Union agrees to discontinue representation of MCHS-Austin nurses


Dec. 22—The National Labor Relations Board (NLRB) has confirmed that the United Steelworkers (USW) Local 11-005 union is discontinuing representation of nurses at Mayo Clinic Health Systems-Austin following the submission of a petition earlier this month.

The announcement Friday comes days after Erin Krulish, a nurse at MCHS-Austin, filed the petition.

The NLRB is the federal agency responsible for enforcing federal labor law, which includes administering elections to install (or “certify”) and remove (or “decertify”) unions.

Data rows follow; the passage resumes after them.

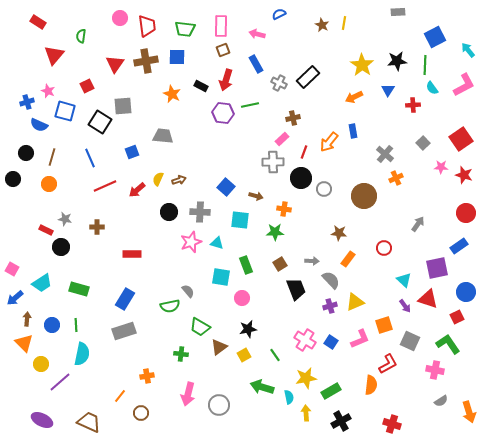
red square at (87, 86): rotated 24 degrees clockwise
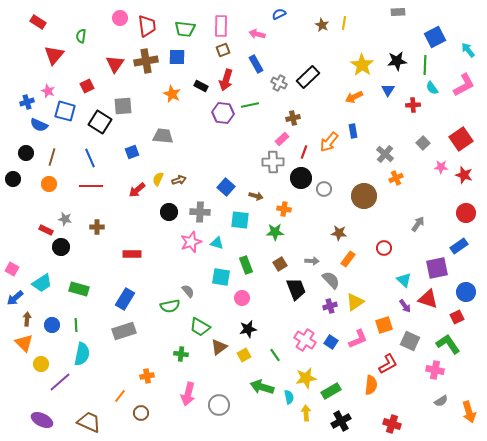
red line at (105, 186): moved 14 px left; rotated 25 degrees clockwise
yellow triangle at (355, 302): rotated 12 degrees counterclockwise
pink L-shape at (360, 339): moved 2 px left
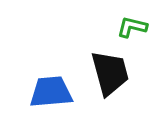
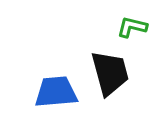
blue trapezoid: moved 5 px right
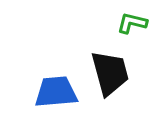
green L-shape: moved 4 px up
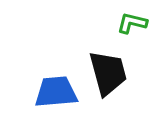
black trapezoid: moved 2 px left
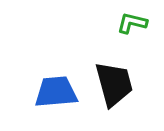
black trapezoid: moved 6 px right, 11 px down
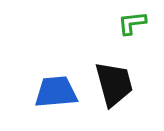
green L-shape: rotated 20 degrees counterclockwise
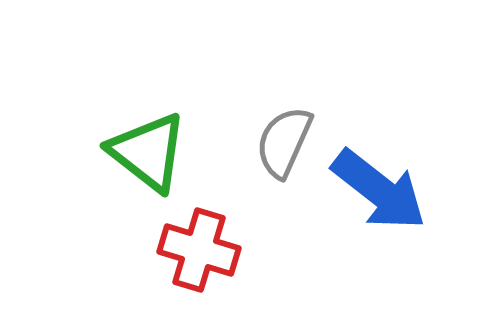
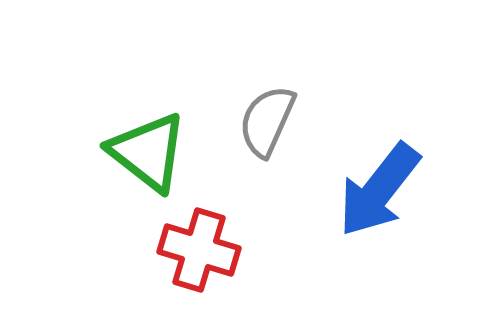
gray semicircle: moved 17 px left, 21 px up
blue arrow: rotated 90 degrees clockwise
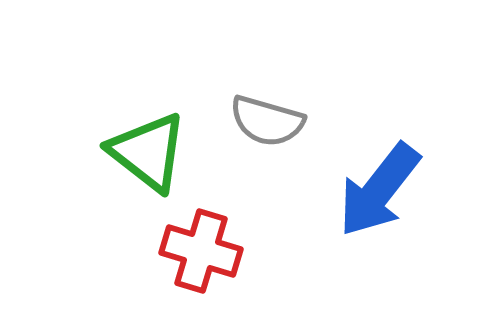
gray semicircle: rotated 98 degrees counterclockwise
red cross: moved 2 px right, 1 px down
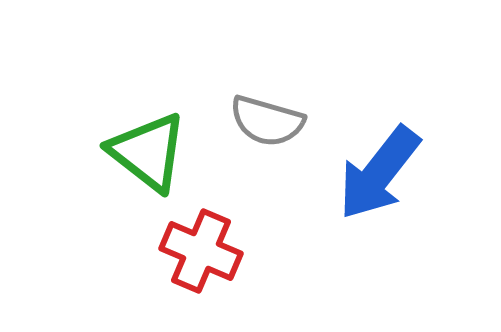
blue arrow: moved 17 px up
red cross: rotated 6 degrees clockwise
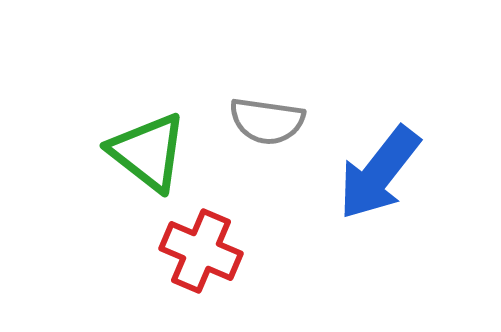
gray semicircle: rotated 8 degrees counterclockwise
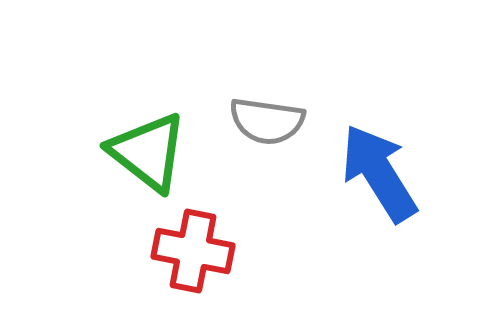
blue arrow: rotated 110 degrees clockwise
red cross: moved 8 px left; rotated 12 degrees counterclockwise
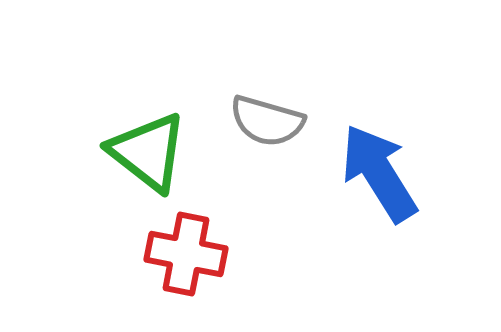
gray semicircle: rotated 8 degrees clockwise
red cross: moved 7 px left, 3 px down
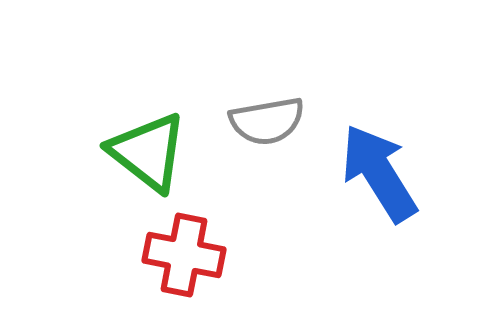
gray semicircle: rotated 26 degrees counterclockwise
red cross: moved 2 px left, 1 px down
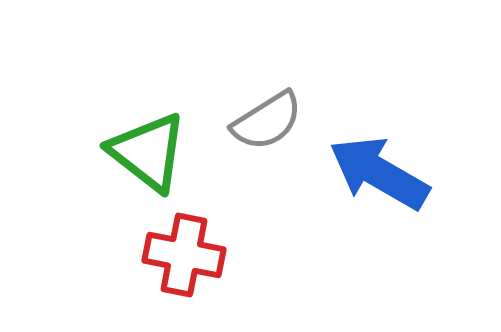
gray semicircle: rotated 22 degrees counterclockwise
blue arrow: rotated 28 degrees counterclockwise
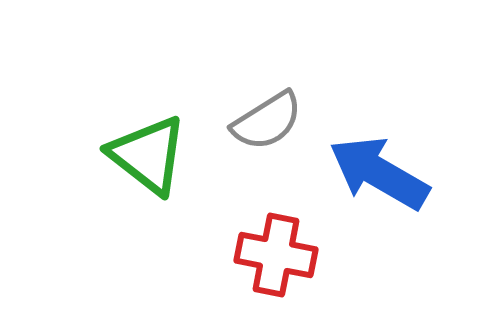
green triangle: moved 3 px down
red cross: moved 92 px right
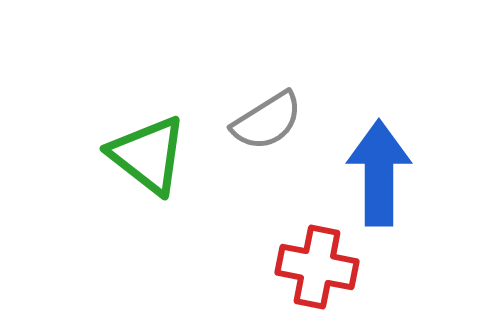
blue arrow: rotated 60 degrees clockwise
red cross: moved 41 px right, 12 px down
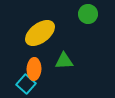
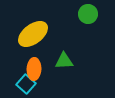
yellow ellipse: moved 7 px left, 1 px down
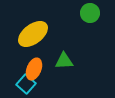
green circle: moved 2 px right, 1 px up
orange ellipse: rotated 20 degrees clockwise
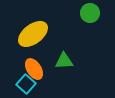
orange ellipse: rotated 55 degrees counterclockwise
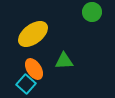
green circle: moved 2 px right, 1 px up
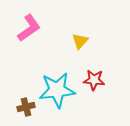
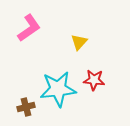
yellow triangle: moved 1 px left, 1 px down
cyan star: moved 1 px right, 1 px up
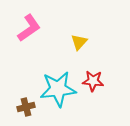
red star: moved 1 px left, 1 px down
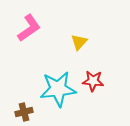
brown cross: moved 2 px left, 5 px down
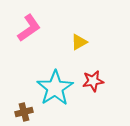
yellow triangle: rotated 18 degrees clockwise
red star: rotated 15 degrees counterclockwise
cyan star: moved 3 px left, 1 px up; rotated 27 degrees counterclockwise
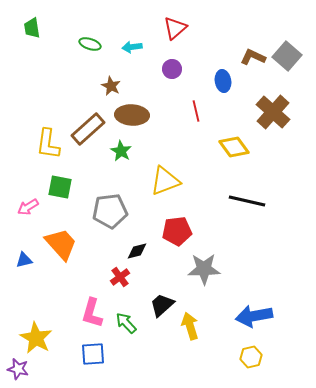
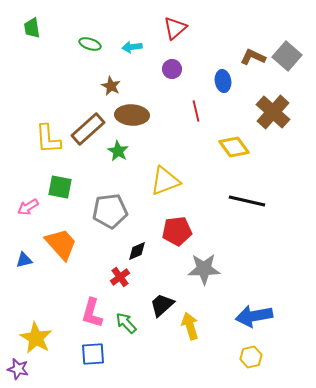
yellow L-shape: moved 5 px up; rotated 12 degrees counterclockwise
green star: moved 3 px left
black diamond: rotated 10 degrees counterclockwise
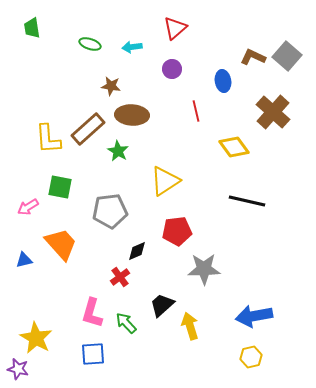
brown star: rotated 18 degrees counterclockwise
yellow triangle: rotated 12 degrees counterclockwise
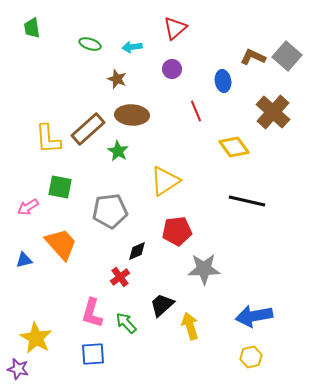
brown star: moved 6 px right, 7 px up; rotated 12 degrees clockwise
red line: rotated 10 degrees counterclockwise
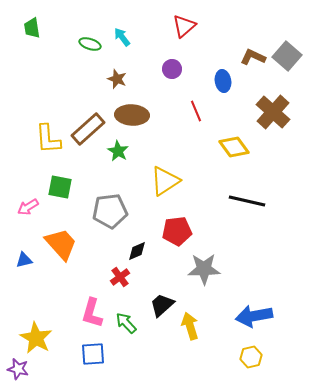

Under NLRB rules, a union decertification petition must contain the signatures of at least 30% of the employees at a workplace to trigger a decertification election. Krulish’s petition contains signatures from a majority of coworkers.

While Krulish submitted a valid petition backed by the majority of her coworkers asking the NLRB to administer a vote to remove the Steelworkers union, the union’s announcement came before any vote was held.

“We’re happy that Ms. Krulish and her fellow support staff at the Austin Mayo Clinic are finally free of a Steelworkers union they’ve opposed for some time,” said National Right to Work Foundation President Mark Mix Friday. “While this result is good, the case is another example of a union hierarchy that manipulated its government-granted powers to stick around in a workplace despite clear evidence employees wanted them removed.”

Last December, Krulish and her fellow employees voted 49-17 to revoke the union’s power to compel them to pay dues. Such an election, called a deauthorization vote, is the only way in non-Right to Work states, which Minnesota is, to stop a union from seizing dues from workers as a condition of employment, outside of completely decertifying the union.

A press release earlier this month from the National Right to Work Legal Defense Foundation claimed that the Steelworkers union has the power to enter into contracts with Mayo Clinic management that force members to pay union dues or fees just to keep their jobs.

Even after a deauthorization vote, union bosses still retain their bargaining powers, which can only be eliminated by decertifying a union.

Krulish and her fellow employees sought to do this from the outset, but were limited by a non-statutory NLRB policy known as the “contract bar,” which immunizes unions from all worker attempts to vote the union out for up to three years while a union monopoly bargaining contract is in place.

Last December, with one year still left on the union contract, Krulish expressed her and her coworkers’ desire to decertify the union once the contract expired

“We plan to decertify come next December when our contract is up and we are ready for another fight,” she said.

A request for comment from United Steelworkers went unanswered by press time.